The new documentary, Breaking the Taboo opens tomorrow… on YouTube. Interesting notion to have a film open on YouTube, but it certainly is a good way to get wider distribution immediately. Based on the trailer, it sure looks like it could be a good one.
At the link above, you can also sign their petition to end the drug war. And if you take a look at the supporters they have, or the list under the mission statement, it’s pretty impressive, and sure dispels the old tired notion that drug policy reform is just about potheads wanting to get high.
Event the relentlessly hysterical pro-prohibition rag The Daily Mail seemed to get excited about the film after seeing all the celebrities that showed up to support it at last night’s screening.
I don’t expect the film will be overtly pro-legalization, but it will be overtly pro-change, and specifically include a call to change the single convention. Here is their mission:
We call on Governments and Parliaments to recognise that:
Fifty years after the 1961 UN Single Convention on Narcotic Drugs was launched, the global war on drugs has failed, and has had many unintended and devastating consequences worldwide.
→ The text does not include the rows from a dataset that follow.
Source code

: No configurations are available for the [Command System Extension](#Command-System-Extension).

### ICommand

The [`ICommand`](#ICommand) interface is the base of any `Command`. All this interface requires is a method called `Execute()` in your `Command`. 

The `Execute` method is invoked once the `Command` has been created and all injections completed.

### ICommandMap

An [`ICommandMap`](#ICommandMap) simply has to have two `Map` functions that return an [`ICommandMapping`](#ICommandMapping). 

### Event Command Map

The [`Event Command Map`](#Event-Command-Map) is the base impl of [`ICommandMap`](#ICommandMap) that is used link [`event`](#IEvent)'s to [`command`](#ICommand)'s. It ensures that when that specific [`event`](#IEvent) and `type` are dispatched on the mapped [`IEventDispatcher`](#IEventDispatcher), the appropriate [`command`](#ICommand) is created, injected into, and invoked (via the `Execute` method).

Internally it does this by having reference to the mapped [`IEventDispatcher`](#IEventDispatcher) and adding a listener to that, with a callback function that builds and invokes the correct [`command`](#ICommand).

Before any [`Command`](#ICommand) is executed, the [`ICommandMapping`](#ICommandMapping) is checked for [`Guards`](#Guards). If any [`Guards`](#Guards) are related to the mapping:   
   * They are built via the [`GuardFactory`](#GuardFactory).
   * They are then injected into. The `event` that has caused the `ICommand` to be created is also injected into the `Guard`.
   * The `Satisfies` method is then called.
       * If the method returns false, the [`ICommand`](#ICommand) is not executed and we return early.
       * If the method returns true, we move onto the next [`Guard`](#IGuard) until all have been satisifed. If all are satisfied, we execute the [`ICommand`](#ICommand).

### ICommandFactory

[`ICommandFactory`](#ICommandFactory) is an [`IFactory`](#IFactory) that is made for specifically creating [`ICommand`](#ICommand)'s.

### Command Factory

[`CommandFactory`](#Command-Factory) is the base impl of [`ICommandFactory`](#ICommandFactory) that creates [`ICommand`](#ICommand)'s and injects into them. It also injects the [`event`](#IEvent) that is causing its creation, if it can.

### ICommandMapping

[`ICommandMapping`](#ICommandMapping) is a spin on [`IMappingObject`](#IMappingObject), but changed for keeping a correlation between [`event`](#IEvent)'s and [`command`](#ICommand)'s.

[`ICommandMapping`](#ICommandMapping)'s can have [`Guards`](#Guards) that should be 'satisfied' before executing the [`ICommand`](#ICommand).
Use of the major controlled drugs has risen, and supply is cheaper and more available than ever before. The UN conservatively estimates that there are now over 250 million drug users worldwide.
Illicit drugs are now the third most valuable industry in the world, after food and oil, all in the control of criminals. Fighting the war on drugs costs the world’s taxpayers incalculable billions each year. Millions of people are in prison worldwide for drug-related offences, mostly personal users and small-time dealers.
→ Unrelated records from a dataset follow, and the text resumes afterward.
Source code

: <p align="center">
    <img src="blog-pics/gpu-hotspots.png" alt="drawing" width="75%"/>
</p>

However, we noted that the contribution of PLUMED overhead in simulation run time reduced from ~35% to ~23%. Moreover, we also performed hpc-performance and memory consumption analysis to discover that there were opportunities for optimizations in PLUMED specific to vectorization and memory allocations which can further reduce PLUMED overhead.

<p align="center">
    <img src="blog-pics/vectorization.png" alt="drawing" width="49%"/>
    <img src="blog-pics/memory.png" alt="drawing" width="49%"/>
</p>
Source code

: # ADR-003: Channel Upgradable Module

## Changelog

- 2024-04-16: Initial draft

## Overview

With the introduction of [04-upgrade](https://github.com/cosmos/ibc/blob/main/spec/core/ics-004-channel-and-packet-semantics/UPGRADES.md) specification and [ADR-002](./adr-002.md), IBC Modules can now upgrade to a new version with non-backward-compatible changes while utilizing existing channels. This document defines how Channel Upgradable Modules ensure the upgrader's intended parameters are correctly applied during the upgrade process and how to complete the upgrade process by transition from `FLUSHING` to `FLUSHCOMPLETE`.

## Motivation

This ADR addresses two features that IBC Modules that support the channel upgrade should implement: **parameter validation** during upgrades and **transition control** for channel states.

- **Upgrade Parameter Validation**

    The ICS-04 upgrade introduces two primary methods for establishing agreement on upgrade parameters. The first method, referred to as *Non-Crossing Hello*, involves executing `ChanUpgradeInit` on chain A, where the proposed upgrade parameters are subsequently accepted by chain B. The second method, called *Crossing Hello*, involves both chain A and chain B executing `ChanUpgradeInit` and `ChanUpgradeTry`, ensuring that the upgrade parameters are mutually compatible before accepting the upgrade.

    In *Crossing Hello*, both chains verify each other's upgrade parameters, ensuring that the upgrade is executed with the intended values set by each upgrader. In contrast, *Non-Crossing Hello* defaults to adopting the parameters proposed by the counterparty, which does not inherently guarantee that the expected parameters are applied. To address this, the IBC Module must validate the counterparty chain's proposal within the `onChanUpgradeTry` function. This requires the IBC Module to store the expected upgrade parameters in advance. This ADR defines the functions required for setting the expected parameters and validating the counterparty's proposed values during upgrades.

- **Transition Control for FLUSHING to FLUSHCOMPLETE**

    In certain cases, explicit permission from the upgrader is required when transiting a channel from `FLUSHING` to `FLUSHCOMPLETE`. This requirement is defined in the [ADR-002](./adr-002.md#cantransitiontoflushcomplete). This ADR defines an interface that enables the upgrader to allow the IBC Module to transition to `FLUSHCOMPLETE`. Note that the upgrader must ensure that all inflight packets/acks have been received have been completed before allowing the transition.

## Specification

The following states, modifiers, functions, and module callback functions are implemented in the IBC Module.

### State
Corruption amongst law-enforcers and politicians, especially in producer and transit countries, has spread as never before, endangering democracy and civil society. Stability, security and development are threatened by the fallout from the war on drugs, as are human rights. Tens of thousands of people die in the drug war each year.
The drug-free world so confidently predicted by supporters of the war on drugs is further than ever from attainment.The policies of prohibition create more harms than they prevent. We must seriously consider shifting resources away from criminalising tens of millions of otherwise law abiding citizens, and move towards an approach based on health, harm-reduction, cost-effectiveness and respect for human rights.
Evidence consistently shows that these health-based approaches deliver better results than criminalisation. Improving our drug policies is one of the key policy challenges of our time. It is time for world leaders to fundamentally review their strategies in response to the drug phenomenon.
At the root of current policies lies the 1961 UN Single Convention on Narcotic Drugs. It is time to re-examine this treaty, which imposes a “one-size-fits-all†solution, in order to allow individual countries the freedom to explore drug policies that better suit their domestic needs.
As the production, demand and use of drugs cannot be eradicated, new ways must be found to minimise harms, and new policies, based on scientific evidence, must be explored.